When an ionic compound is in a crystal lattice structure, the ions are held together by strong electrostatic forces of attraction between the positive and negative charges. However, when the crystal lattice is broken down, such as when an ionic compound dissolves in a solvent or melts, the individual ions become separated from each other and are free to move independently.
The reason the ions do not immediately re-attract each other after being separated is because the electrostatic forces of attraction between them are now counteracted by other factors. These factors include the thermal energy present in the system, which causes the ions to move randomly and distribute themselves throughout the solution or molten state, and the interactions with the surrounding solvent molecules (in the case of dissolution) or other ions (in the case of melting).

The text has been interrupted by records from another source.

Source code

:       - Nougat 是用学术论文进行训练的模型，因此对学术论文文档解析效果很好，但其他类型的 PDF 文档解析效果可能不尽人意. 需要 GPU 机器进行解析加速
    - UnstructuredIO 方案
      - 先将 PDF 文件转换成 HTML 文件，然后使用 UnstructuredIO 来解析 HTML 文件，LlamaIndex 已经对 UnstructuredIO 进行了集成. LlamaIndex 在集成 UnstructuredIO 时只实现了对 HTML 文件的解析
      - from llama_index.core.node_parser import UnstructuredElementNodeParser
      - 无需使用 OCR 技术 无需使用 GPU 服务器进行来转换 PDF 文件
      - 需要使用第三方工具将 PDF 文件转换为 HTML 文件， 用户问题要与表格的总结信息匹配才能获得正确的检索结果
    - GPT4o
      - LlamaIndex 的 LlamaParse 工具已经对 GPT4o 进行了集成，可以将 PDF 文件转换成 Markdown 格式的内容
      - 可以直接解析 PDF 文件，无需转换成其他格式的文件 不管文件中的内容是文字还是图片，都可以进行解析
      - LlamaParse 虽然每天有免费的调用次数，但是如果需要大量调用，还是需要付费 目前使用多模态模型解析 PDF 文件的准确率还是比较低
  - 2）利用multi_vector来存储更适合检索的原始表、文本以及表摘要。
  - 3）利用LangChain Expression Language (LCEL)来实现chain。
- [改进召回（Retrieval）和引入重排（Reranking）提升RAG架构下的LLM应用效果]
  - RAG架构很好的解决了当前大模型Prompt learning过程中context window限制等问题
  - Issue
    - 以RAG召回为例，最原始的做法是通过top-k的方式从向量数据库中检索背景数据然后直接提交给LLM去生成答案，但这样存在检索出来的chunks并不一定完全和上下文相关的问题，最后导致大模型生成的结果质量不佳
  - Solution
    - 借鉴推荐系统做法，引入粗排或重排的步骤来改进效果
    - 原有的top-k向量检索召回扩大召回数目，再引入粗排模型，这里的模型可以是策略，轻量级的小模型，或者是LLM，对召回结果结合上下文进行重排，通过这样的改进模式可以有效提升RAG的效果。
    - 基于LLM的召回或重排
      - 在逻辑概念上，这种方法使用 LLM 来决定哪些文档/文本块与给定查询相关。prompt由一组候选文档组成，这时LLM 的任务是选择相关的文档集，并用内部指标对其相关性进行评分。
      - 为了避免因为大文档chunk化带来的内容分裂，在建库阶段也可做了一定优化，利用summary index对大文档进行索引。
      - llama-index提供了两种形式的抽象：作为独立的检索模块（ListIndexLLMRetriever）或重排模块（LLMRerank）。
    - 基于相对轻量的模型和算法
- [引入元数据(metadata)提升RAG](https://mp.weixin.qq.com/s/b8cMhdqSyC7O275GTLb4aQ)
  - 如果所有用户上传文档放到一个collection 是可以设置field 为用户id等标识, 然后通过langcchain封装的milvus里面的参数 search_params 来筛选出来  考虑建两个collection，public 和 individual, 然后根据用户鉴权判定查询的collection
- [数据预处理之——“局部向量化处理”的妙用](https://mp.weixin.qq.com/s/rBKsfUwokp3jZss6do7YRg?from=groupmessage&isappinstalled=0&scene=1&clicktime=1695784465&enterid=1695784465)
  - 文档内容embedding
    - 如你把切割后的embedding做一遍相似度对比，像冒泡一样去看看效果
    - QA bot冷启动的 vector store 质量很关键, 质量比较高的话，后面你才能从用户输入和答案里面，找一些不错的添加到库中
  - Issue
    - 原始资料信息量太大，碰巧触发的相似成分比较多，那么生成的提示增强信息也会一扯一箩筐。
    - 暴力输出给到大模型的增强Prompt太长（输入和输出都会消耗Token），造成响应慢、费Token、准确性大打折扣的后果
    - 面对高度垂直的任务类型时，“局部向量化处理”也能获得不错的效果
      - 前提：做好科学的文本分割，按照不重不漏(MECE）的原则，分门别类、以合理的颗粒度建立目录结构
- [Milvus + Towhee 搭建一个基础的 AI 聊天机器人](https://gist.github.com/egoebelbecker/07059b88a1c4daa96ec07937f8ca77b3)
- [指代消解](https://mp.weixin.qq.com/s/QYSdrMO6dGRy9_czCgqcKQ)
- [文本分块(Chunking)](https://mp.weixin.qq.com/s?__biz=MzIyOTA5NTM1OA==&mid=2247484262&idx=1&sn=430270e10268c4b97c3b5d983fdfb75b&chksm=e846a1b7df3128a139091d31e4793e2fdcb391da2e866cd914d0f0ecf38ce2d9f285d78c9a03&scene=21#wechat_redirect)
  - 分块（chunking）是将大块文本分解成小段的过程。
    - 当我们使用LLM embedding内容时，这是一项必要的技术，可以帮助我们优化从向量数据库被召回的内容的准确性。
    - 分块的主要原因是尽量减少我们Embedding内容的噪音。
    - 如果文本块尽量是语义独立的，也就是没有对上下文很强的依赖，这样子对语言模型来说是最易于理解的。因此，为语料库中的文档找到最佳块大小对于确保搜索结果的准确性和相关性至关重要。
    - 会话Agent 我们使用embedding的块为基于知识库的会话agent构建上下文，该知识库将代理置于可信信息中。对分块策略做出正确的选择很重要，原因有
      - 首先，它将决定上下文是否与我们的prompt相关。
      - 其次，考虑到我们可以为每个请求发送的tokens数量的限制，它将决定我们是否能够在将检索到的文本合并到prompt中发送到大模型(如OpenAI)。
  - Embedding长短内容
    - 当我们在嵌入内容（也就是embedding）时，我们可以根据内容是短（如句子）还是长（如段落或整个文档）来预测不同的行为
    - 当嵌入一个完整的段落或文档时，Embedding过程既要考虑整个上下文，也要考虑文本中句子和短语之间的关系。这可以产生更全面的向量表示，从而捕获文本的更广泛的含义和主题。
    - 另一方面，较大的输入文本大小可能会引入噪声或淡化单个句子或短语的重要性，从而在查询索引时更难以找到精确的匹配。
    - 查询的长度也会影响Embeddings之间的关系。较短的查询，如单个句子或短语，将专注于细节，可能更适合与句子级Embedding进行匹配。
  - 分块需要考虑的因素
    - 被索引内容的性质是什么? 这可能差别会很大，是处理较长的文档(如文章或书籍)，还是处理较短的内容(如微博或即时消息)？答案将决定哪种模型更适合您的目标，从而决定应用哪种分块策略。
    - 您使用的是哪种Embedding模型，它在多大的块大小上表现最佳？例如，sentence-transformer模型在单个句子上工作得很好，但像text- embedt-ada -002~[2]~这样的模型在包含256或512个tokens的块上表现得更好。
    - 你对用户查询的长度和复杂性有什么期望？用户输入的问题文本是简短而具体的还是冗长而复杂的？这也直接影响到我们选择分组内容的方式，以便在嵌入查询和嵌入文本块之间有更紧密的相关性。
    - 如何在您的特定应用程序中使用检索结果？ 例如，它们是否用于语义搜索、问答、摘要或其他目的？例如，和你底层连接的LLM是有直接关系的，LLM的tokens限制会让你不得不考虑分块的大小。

In a solvent, the individual ions become surrounded by solvent molecules, which can form hydration shells around the ions. These solvent molecules effectively shield the charges on the ions, reducing their ability to attract each other. The ions become solvated and are now dispersed throughout the solvent, rather than being tightly packed in a crystal lattice.
Similarly, in the molten state, the ions are free to move and interact with each other and the surrounding ions. The thermal energy disrupts the ordered arrangement of the crystal lattice, and the positive and negative ions are able to move independently. The thermal energy and the motion of the ions themselves prevent them from immediately re-attaching to each other.
It's important to note that while the ions do not attract each other as strongly as they did in the crystal lattice, there can still be some degree of attraction between them. These residual interactions can contribute to the behavior and properties of the dissolved or molten ionic compound.